Original paper that proposed WebAssembly:
  https://css.csail.mit.edu/6.858/2022/readings/wasm.pdf

Goal: run fast code in web applications.
  Javascript is universally supported but not a great fit in some cases.
    High-performance code.
    Applications written in a language that's not JS.
  Challenge: code must be isolated.
    Cannot have code from one website tamper with data from another site.
    Cannot have code from a website tamper with data on user's computer.

We've seen a number of isolation mechanisms already.  Why yet another one?
  Some require special privileges.
    Need to be root in order to set up chroot, UIDs, etc.
  Some work only on specific platforms.
    Firecracker runs only on Linux.
      But then what about browsers on Windows, MacOS, ...?
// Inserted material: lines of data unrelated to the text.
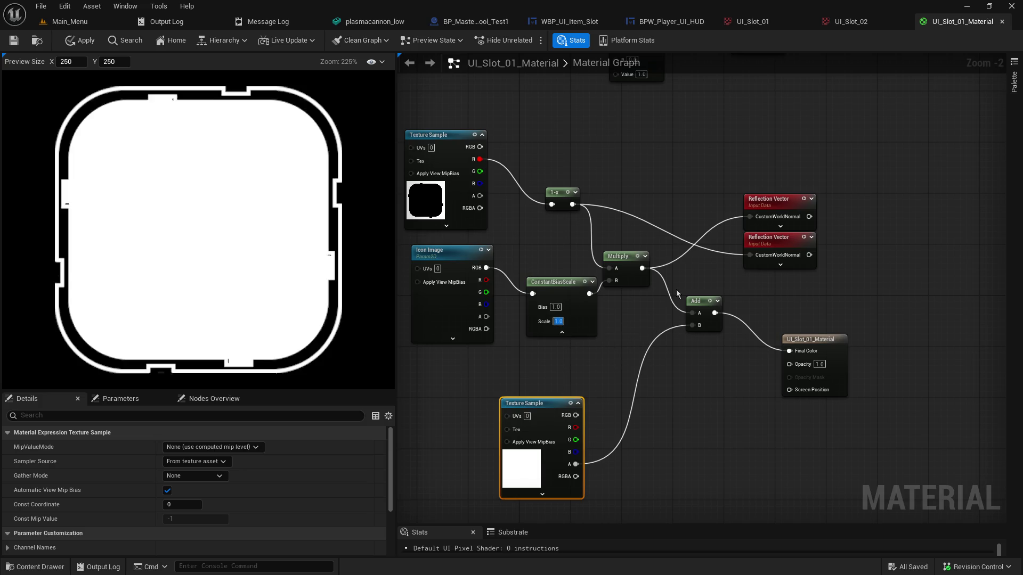
type("0")
key("Return")
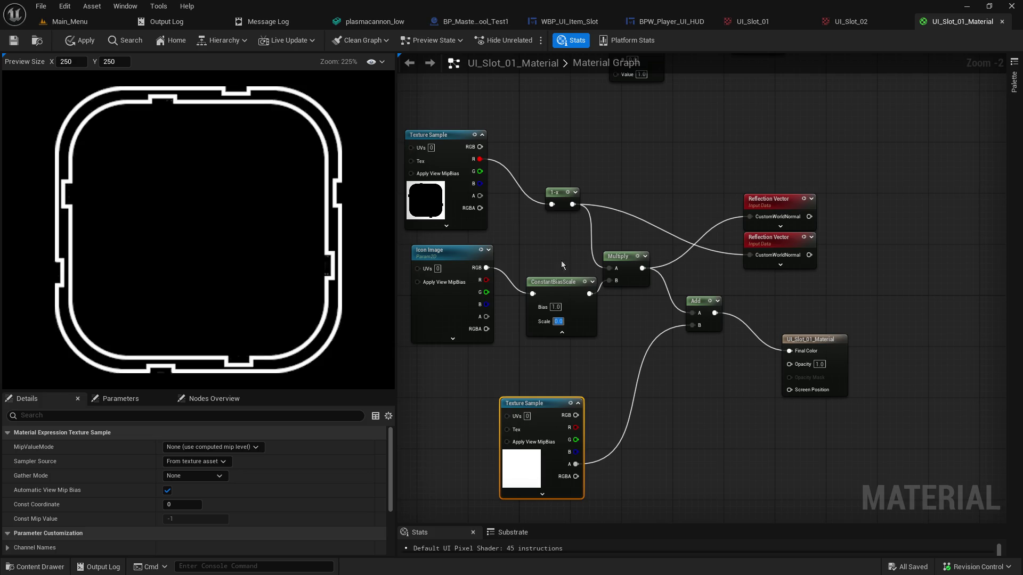
Replace ConstantBiasScale with a ScaleUVsByCenter node from Icon Image RGB, wired into Multiply B
left_click(551, 283)
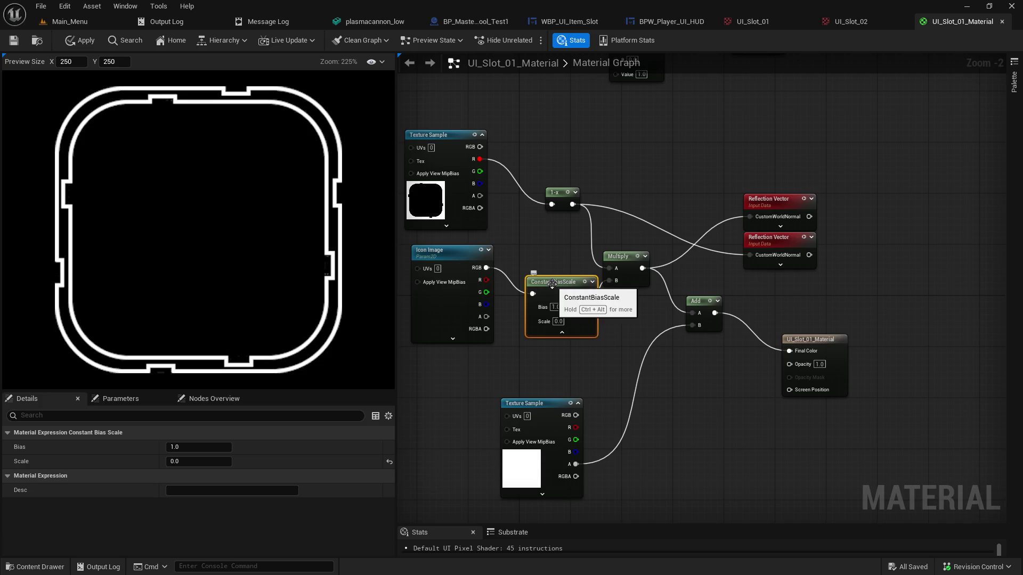
key("Delete")
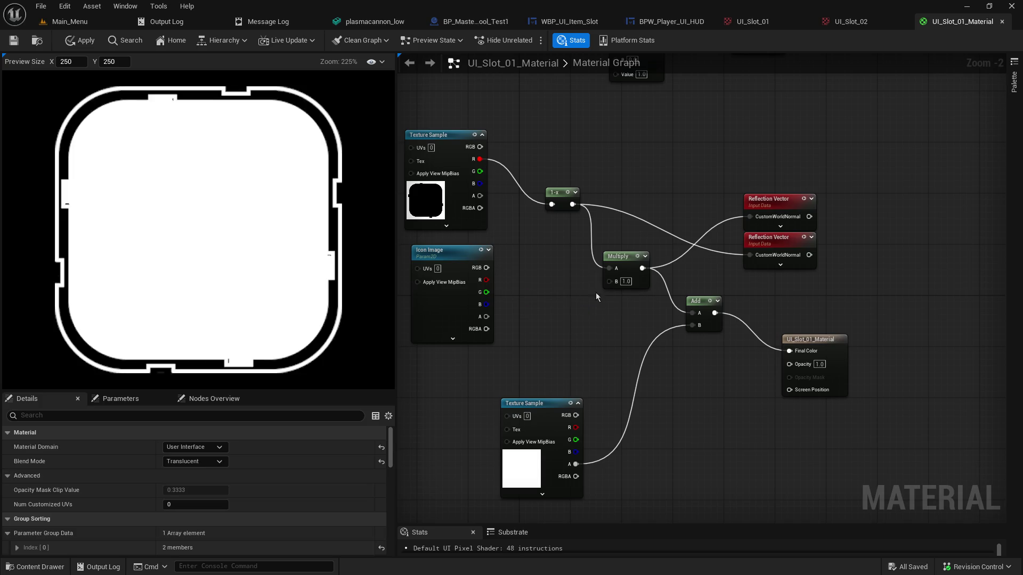
left_click_drag(486, 268, 532, 302)
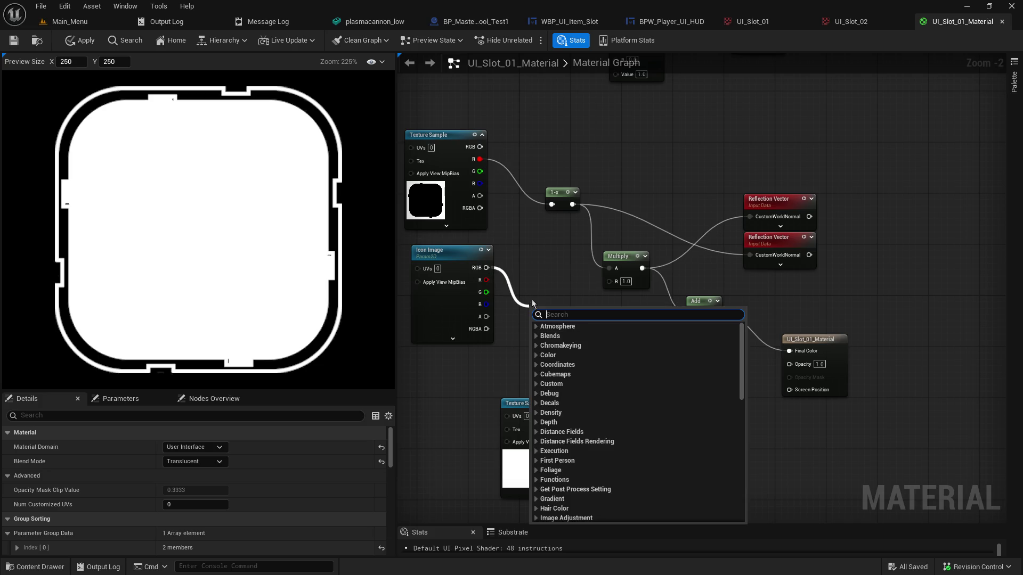
type("scale")
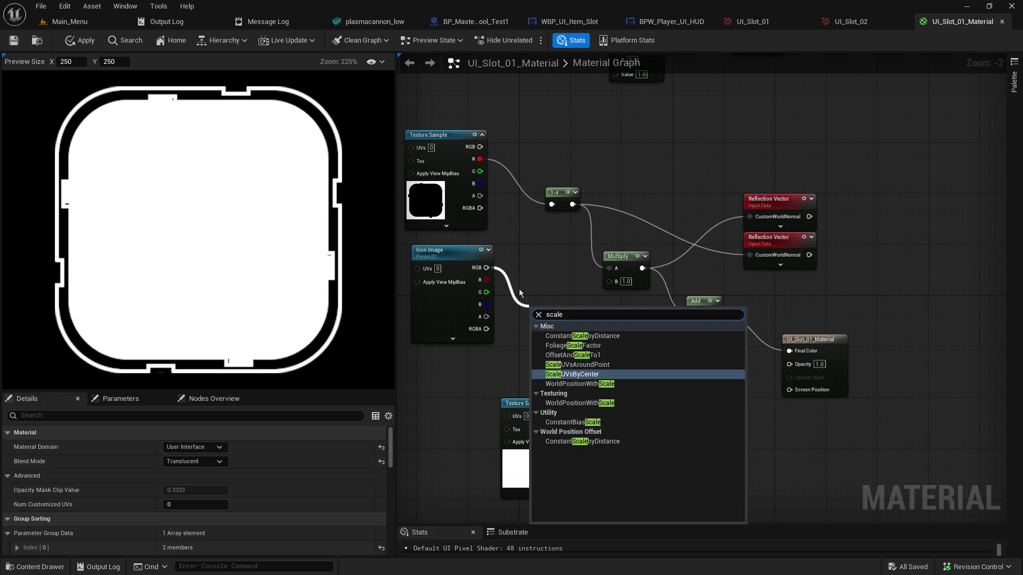
left_click(612, 373)
left_click_drag(607, 331, 609, 281)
    VMs work well on CPUs that support hardware virtualization.
      But then what about devices without direct hardware VM support?
  Some require the system to be pre-configured by administrator.
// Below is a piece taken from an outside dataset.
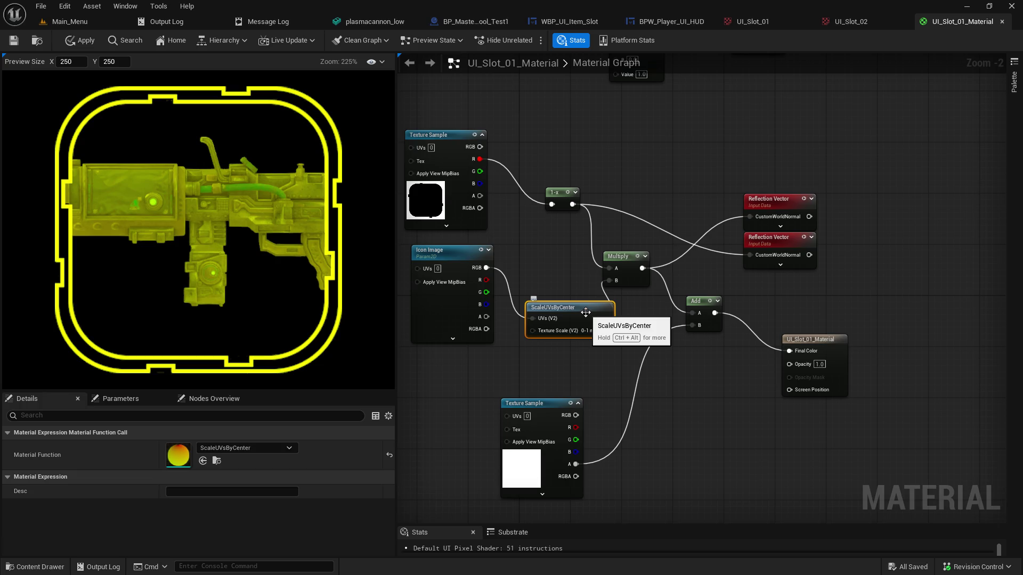
Delete the ScaleUVsByCenter node, leaving Icon Image unwired and Multiply B at 1.0
key("Delete")
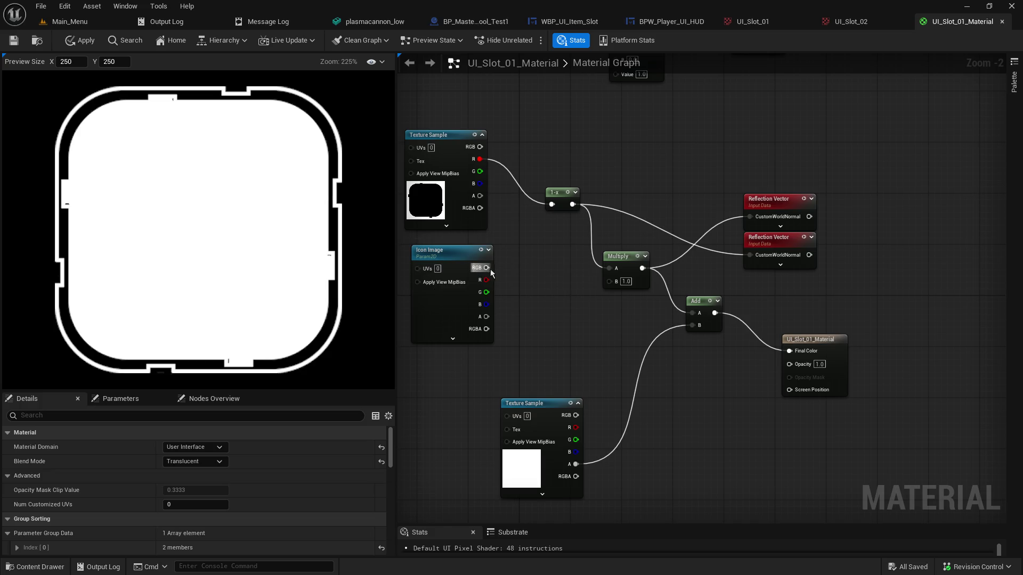
left_click_drag(488, 268, 527, 295)
type("multipl")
    Containers require Docker / LXC / etc to be installed first.
    Administrator must create virtual network interfaces.
    Administrator must set up UID namespaces.

Approach: software fault isolation.
  Powerful idea for achieving isolation.
  Does not rely on hardware or OS support.
    Does not require special privileges to deploy.
    Can provide isolation even in the face of some hw/os bugs.
  But requires cooperation between developers and devices that run their code.
    Cannot take existing binary and run it in isolation.
    Contrast with containers or VMs: can run existing Linux applications.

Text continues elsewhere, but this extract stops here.